BROWNSVILLE, Texas ? I’m happy to announce that here at the U.S.-Mexico border between Brownsville and Matamoros, there is neither an invasion occurring nor a surge of immigrants crossing over. And last time I checked, America has not declared Mexico to be an enemy country. So why are American troops being sent to the border?
The answer starts with President Donald Trump’s mouth.
At this point, nobody is surprised to be told that the president lies a lot. Not long ago, he claimed that a so-called caravan of Central American immigrants in Mexico was posing a threat to the United States. And it wasn’t true.
Arrests of undocumented immigrants at the border are at a 46-year low. And the number living in the United States has remained steady over the last decade, at about 11 million. Texas cities along the border like Laredo, Brownsville and El Paso are safer than some cities in the middle of the country. In short, there is no invasion.
Actually, the number of undocumented immigrants trying to enter the country is falling. Why? The Trump factor: Immigrants are afraid of him and his policies toward nonnatives.
The real border wall is Trump himself. People in Mexico and Central America are rethinking whether they should come to the United States and face the atmosphere of uncertainty and terror that they hear about from social media, news organizations and relatives.
Still, some have no choice but to leave their country. Such is the case with many of the Honduran families who were part of the “caravan” crossing Mexico. They are escaping poverty, violence and repression in a nation where the president has twisted the laws to gain his own re-election. Ask yourself this: If you were a father or mother living in Tegucigalpa or San Pedro Sula, and Honduran gangs wanted to recruit your son or daughter, and they had been physically threatened, what would you do? A young man interviewed recently on Univision was crystal clear: I’d rather be in a U.S. jail than in my country, he said. This is why they are willing to risk everything.
But the United States under Trump has ceased to be the country that traditionally sheltered and welcomed the world’s most persecuted or vulnerable. For more than a year, America has been a hostile and even dangerous nation for immigrants, foreigners and minorities.
Further, Trump believes that by building a border wall with Mexico and deploying thousands of troops he will prevent immigrants and drugs from passing through. But he is wrong — the border is much more porous than that. People and drugs find a way in, like a stream going around a stone. It’s been like that for centuries.
Trump says the National Guard should stay at the border until a new wall is built. But this is a complex issue. The southern border is 1,954 miles long, and about 1,200 of those miles are without fences or walls of any sort. Members of the National Guard should probably get ready to stay for many years, maybe even decades. This is a giant waste of resources on a useless strategy, all to build a wall many immigrants will hop over from above, by plane.
Immigrants will keep on coming to America, with or without papers, as long as they can find jobs and violence or poverty continues to be endemic in Latin America.
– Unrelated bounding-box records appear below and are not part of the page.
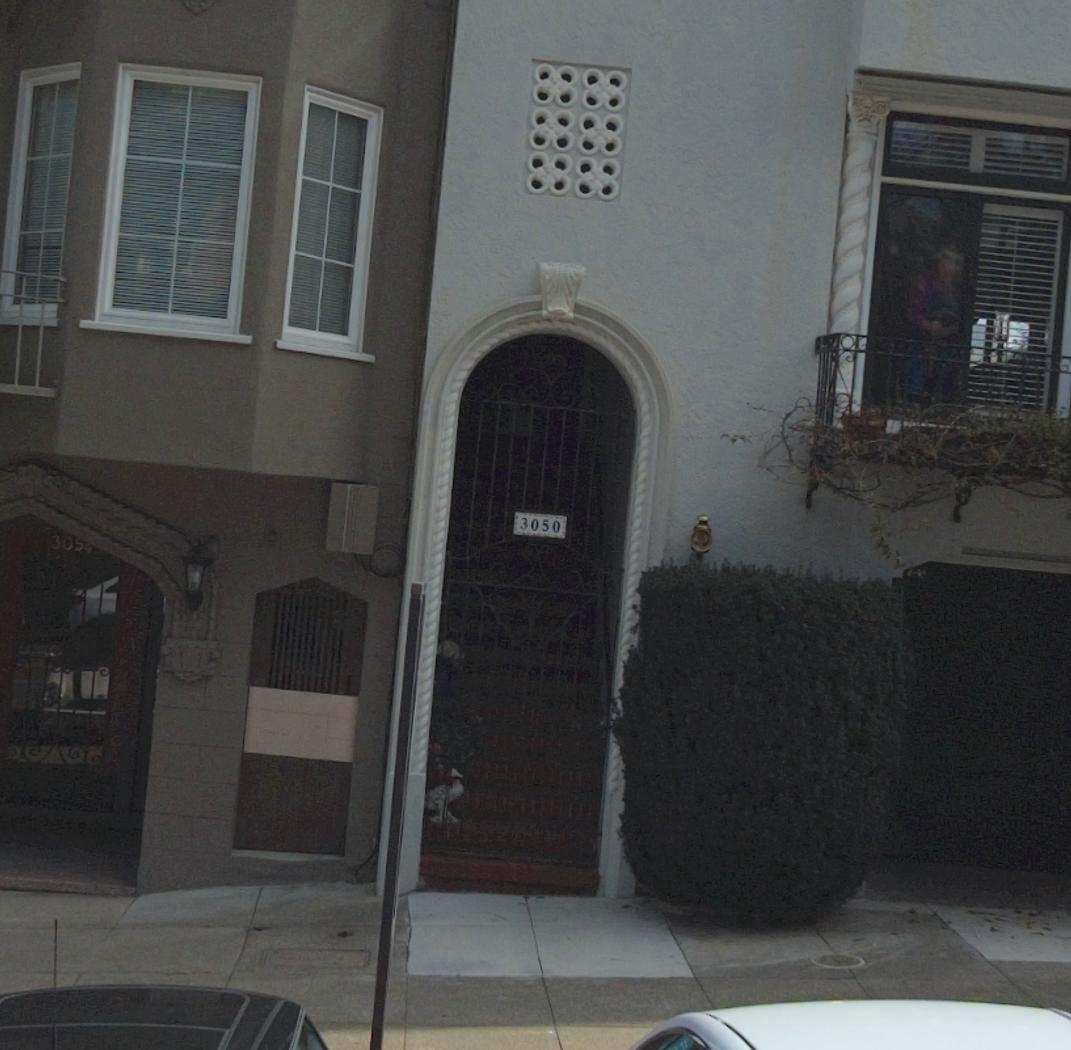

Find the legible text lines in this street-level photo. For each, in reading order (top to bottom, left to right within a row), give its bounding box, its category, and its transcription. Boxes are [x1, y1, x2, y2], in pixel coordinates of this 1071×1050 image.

[517, 516, 562, 535] StreetNumber: 3050
[48, 532, 85, 554] StreetNumber: 305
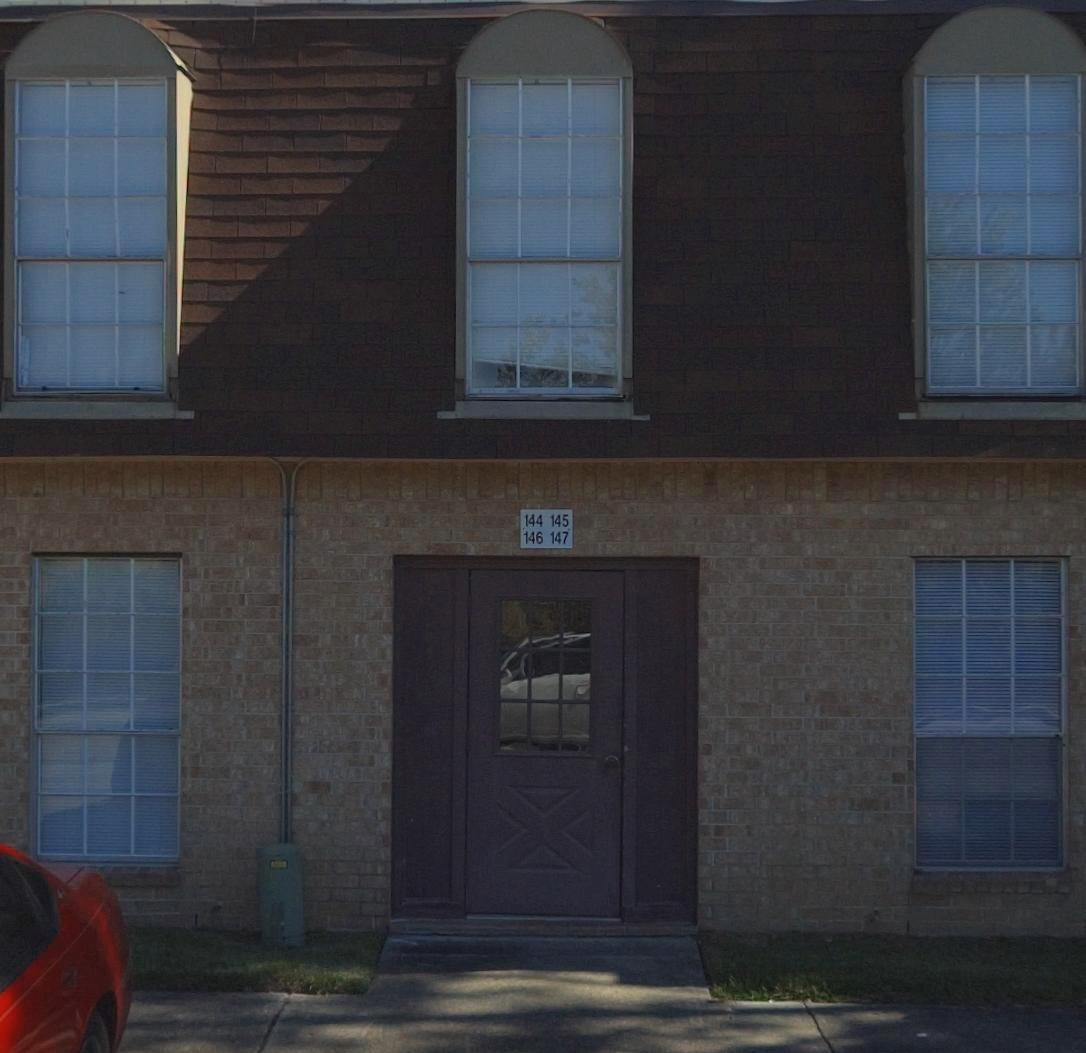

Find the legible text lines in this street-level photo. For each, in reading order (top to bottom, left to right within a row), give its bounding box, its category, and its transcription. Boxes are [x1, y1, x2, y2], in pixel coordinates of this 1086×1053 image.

[522, 512, 546, 529] StreetNumber: 144
[547, 512, 571, 529] StreetNumber: 145
[522, 529, 546, 546] StreetNumber: 146
[547, 529, 571, 546] StreetNumber: 147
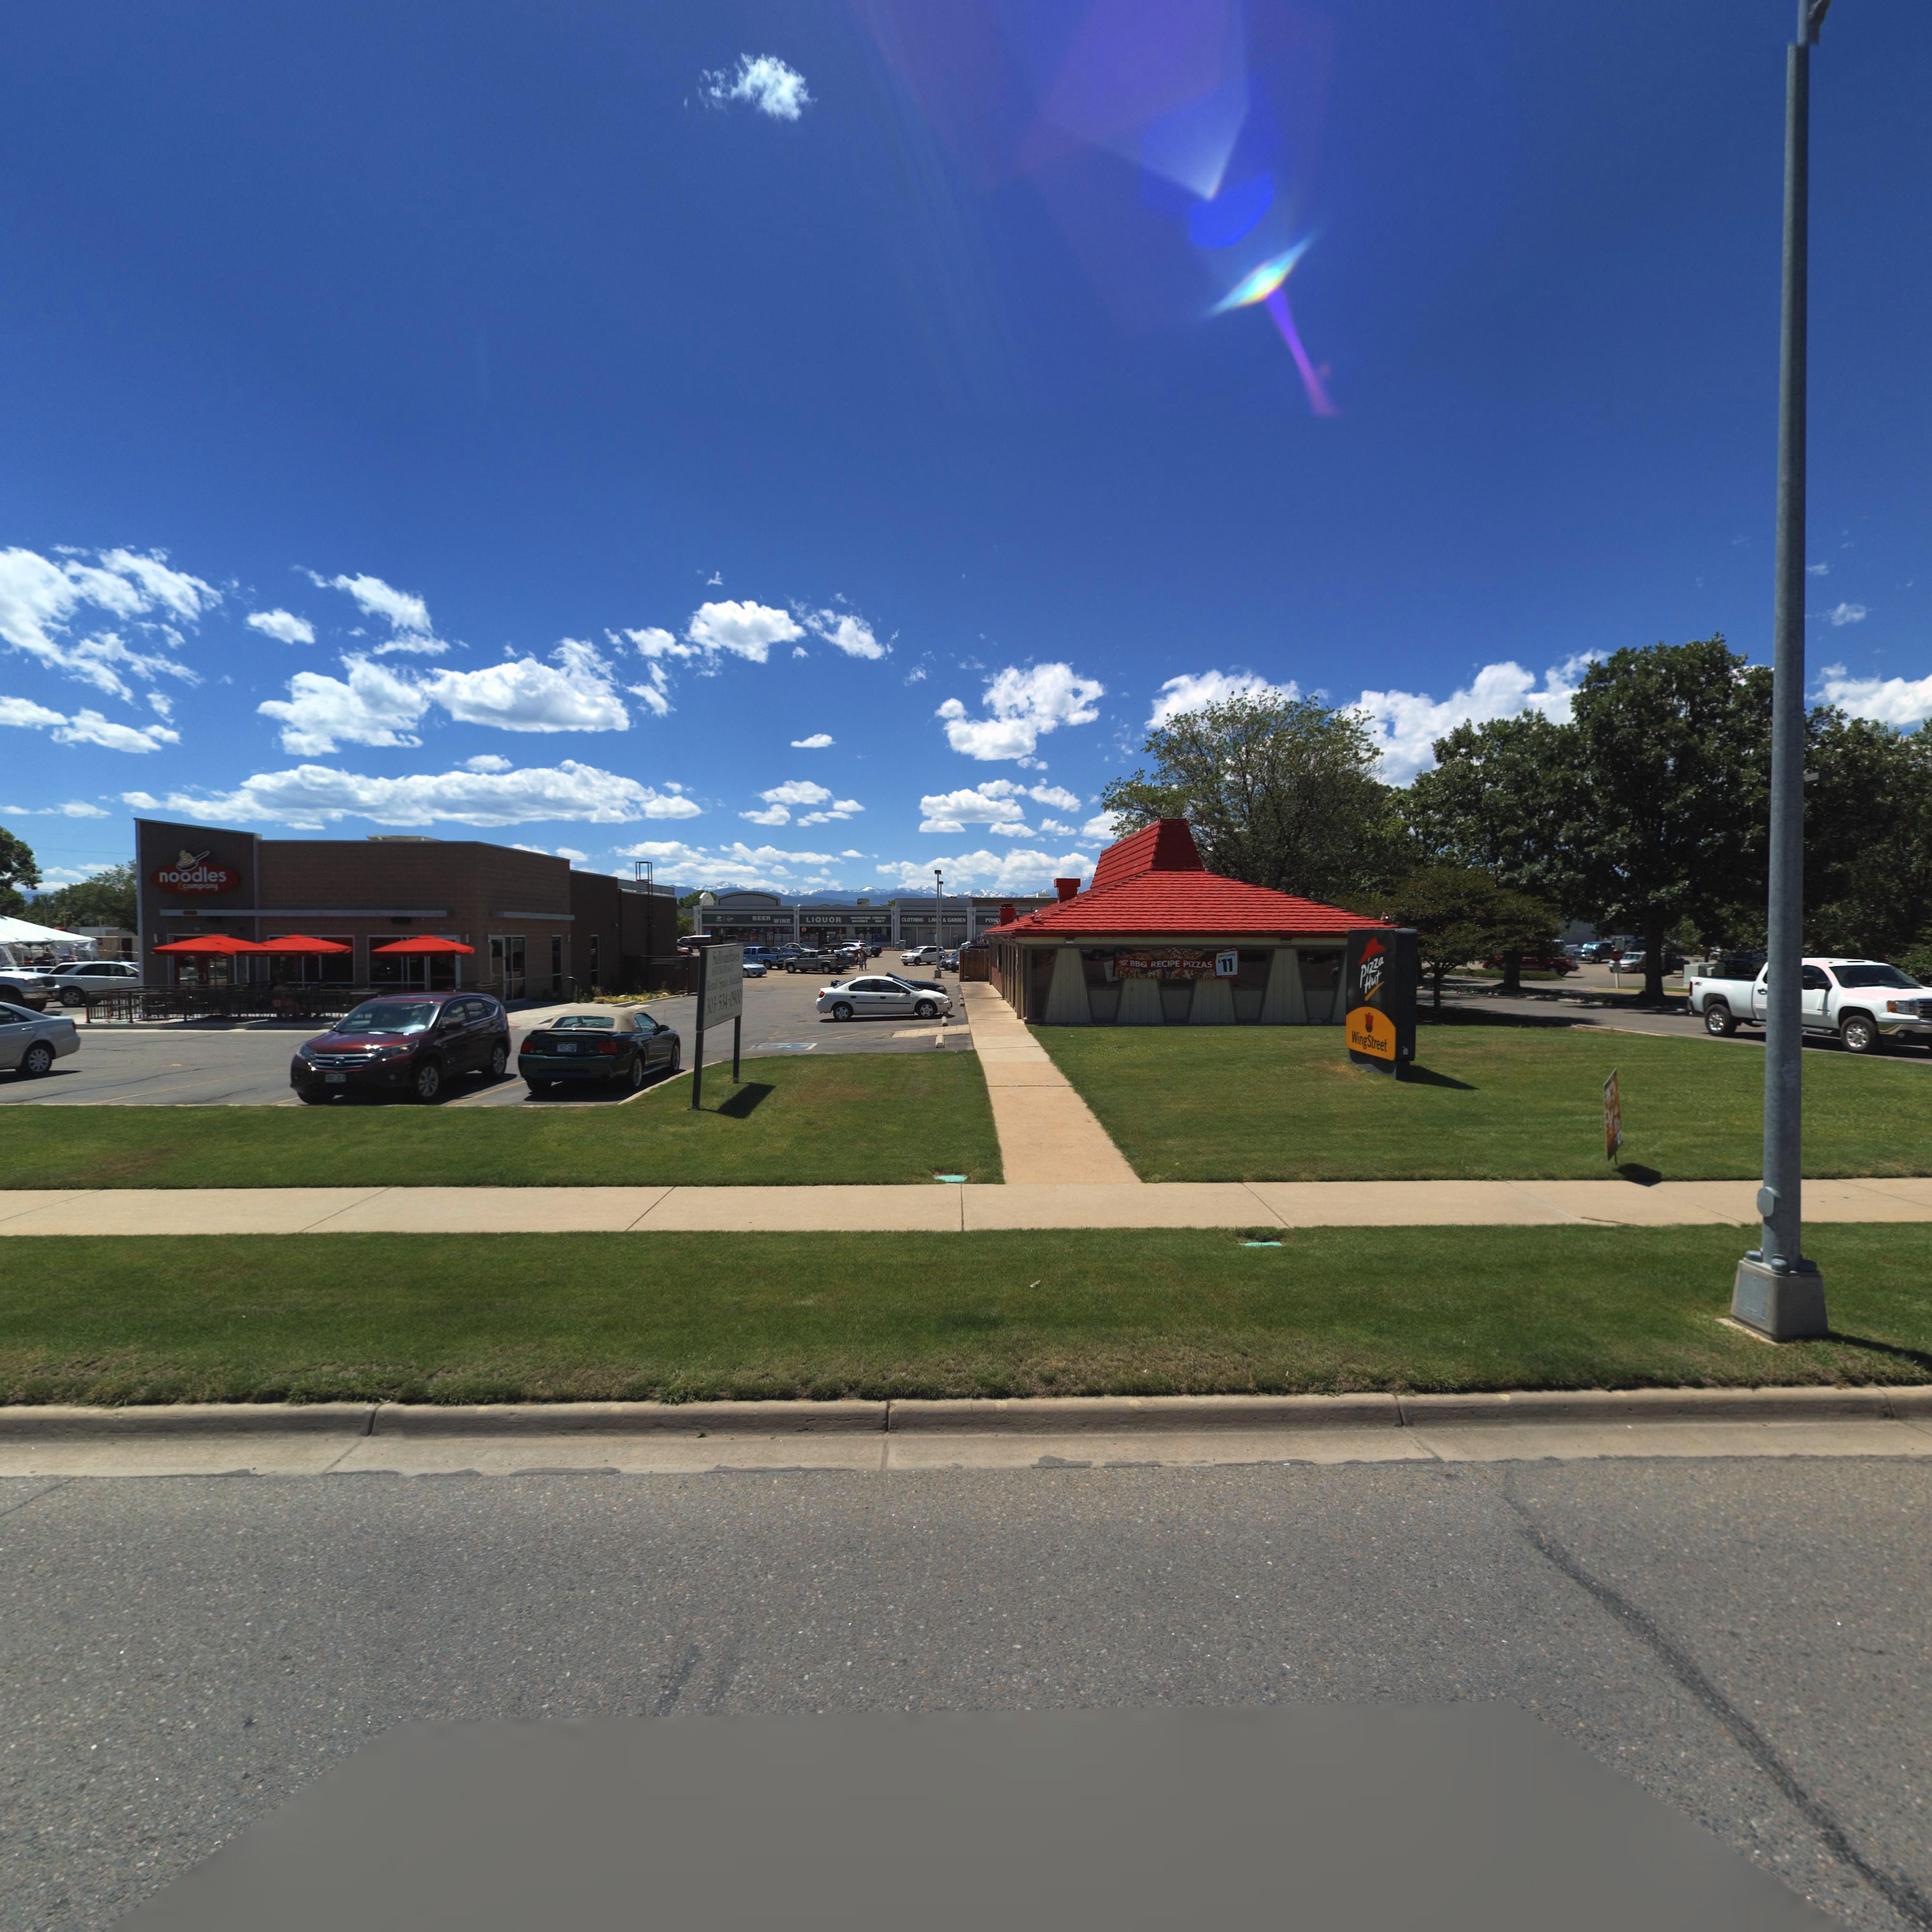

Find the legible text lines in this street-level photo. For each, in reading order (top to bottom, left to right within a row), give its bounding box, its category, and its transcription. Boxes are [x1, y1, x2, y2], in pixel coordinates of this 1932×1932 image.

Narcotics will keep crossing through via bridges and airports because more than 20 million Americans are using them. Trump will never understand that only cooperation with Latin America and a strategy that takes into account historical migratory flows will yield a positive outcome at this indomitable border, which has always refused to comply with whatever the maps say.
After reporting from both sides of the border, crossing back and forth between Brownsville, Texas, and Matamoros, in the Mexican state of Tamaulipas, I didn’t see any armed groups of “bad hombres” conspiring to enter the United States illegally. The only place where an invasion is happening is in Trump’s imagination.